■ **What to work on**: Find each line of the entries with the string "technet", please, and copy it.

Dataset entries
□ □ □

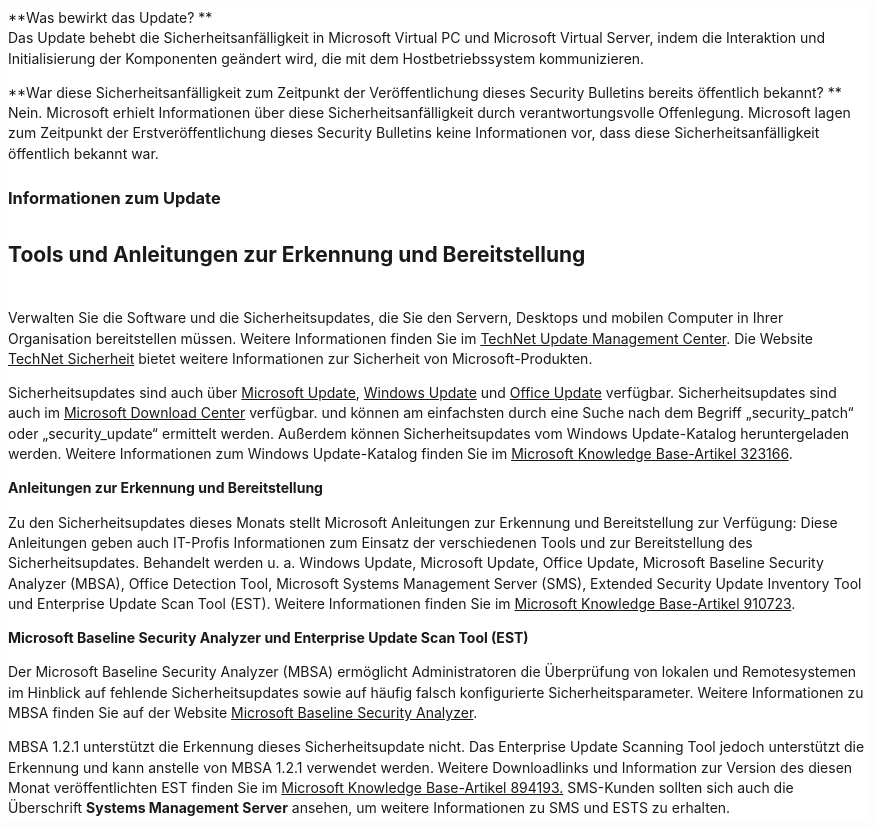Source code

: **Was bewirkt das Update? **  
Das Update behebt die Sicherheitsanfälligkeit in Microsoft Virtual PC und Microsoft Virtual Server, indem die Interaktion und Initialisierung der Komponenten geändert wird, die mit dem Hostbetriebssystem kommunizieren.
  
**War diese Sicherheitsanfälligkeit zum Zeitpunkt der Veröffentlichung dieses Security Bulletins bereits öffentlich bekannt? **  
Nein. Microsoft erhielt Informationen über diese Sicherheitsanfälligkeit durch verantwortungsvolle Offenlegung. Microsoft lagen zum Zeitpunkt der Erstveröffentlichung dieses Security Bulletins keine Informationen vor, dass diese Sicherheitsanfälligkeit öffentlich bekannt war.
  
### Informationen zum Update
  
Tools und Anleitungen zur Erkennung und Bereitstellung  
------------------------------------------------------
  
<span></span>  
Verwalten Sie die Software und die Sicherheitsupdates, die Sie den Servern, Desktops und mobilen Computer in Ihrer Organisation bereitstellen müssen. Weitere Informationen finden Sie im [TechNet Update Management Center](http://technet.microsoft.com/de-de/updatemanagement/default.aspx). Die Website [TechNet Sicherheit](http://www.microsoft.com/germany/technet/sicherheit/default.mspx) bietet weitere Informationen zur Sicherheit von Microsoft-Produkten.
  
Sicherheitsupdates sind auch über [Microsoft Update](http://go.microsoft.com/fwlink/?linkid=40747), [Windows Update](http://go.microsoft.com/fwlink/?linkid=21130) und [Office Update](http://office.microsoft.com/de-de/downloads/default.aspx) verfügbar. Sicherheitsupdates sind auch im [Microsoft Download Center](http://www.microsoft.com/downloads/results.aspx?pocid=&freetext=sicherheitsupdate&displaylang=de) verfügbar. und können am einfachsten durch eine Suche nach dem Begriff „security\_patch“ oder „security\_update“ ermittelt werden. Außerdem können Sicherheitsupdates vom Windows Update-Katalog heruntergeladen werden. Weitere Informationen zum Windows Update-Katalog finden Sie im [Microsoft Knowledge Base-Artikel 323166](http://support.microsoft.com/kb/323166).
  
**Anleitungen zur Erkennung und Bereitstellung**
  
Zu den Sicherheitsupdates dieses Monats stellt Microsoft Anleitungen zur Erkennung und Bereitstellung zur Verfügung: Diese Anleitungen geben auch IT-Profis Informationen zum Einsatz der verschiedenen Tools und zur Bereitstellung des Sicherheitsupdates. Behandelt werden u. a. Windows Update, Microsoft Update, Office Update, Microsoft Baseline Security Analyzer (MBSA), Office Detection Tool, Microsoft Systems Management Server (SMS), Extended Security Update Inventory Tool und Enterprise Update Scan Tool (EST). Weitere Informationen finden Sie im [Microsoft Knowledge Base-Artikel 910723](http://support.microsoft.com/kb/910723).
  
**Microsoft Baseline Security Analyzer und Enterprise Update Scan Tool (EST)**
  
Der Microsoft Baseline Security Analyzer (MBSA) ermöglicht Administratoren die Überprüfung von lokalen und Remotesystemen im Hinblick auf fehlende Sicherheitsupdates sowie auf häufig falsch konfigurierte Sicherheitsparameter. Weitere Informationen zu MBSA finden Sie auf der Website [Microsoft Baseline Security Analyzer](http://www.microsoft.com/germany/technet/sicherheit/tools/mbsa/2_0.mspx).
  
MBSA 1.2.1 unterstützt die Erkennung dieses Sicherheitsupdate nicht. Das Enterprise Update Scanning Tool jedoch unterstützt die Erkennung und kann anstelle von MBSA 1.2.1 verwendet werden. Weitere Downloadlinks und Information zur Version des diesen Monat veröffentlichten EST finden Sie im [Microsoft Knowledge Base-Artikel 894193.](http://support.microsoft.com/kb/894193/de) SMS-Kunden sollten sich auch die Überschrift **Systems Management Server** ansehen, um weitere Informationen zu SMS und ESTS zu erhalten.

□ □ □

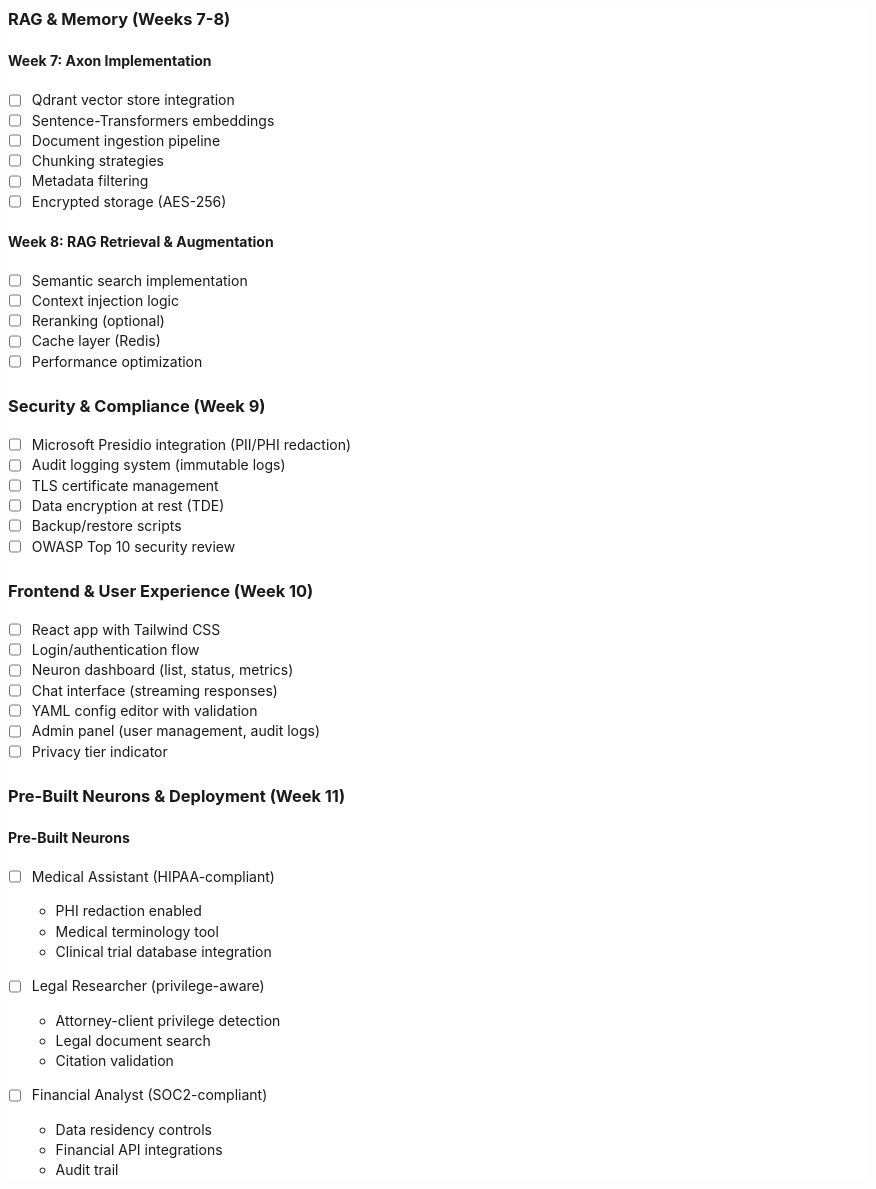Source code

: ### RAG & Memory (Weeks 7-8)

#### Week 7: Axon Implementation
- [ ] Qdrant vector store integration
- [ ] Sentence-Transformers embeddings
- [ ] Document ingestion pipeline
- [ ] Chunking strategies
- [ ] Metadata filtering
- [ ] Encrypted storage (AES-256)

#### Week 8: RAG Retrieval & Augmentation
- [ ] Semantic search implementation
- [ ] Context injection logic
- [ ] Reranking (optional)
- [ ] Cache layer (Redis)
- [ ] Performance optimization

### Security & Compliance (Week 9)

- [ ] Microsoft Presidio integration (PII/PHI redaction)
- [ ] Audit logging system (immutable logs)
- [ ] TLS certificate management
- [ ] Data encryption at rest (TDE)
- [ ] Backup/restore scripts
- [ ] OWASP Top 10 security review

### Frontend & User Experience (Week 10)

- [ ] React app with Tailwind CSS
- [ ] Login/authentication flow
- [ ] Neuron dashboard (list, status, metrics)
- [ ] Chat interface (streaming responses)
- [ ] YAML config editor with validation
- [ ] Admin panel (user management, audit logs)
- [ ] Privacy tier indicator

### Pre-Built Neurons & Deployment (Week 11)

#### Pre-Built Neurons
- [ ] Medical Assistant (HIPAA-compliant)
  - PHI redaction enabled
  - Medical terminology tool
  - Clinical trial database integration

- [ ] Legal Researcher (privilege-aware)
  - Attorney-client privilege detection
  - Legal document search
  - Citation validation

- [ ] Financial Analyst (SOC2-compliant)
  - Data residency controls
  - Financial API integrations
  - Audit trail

□ □ □

■ **Task output**:
Verwalten Sie die Software und die Sicherheitsupdates, die Sie den Servern, Desktops und mobilen Computer in Ihrer Organisation bereitstellen müssen. Weitere Informationen finden Sie im [TechNet Update Management Center](http://technet.microsoft.com/de-de/updatemanagement/default.aspx). Die Website [TechNet Sicherheit](http://www.microsoft.com/germany/technet/sicherheit/default.mspx) bietet weitere Informationen zur Sicherheit von Microsoft-Produkten.
Der Microsoft Baseline Security Analyzer (MBSA) ermöglicht Administratoren die Überprüfung von lokalen und Remotesystemen im Hinblick auf fehlende Sicherheitsupdates sowie auf häufig falsch konfigurierte Sicherheitsparameter. Weitere Informationen zu MBSA finden Sie auf der Website [Microsoft Baseline Security Analyzer](http://www.microsoft.com/germany/technet/sicherheit/tools/mbsa/2_0.mspx).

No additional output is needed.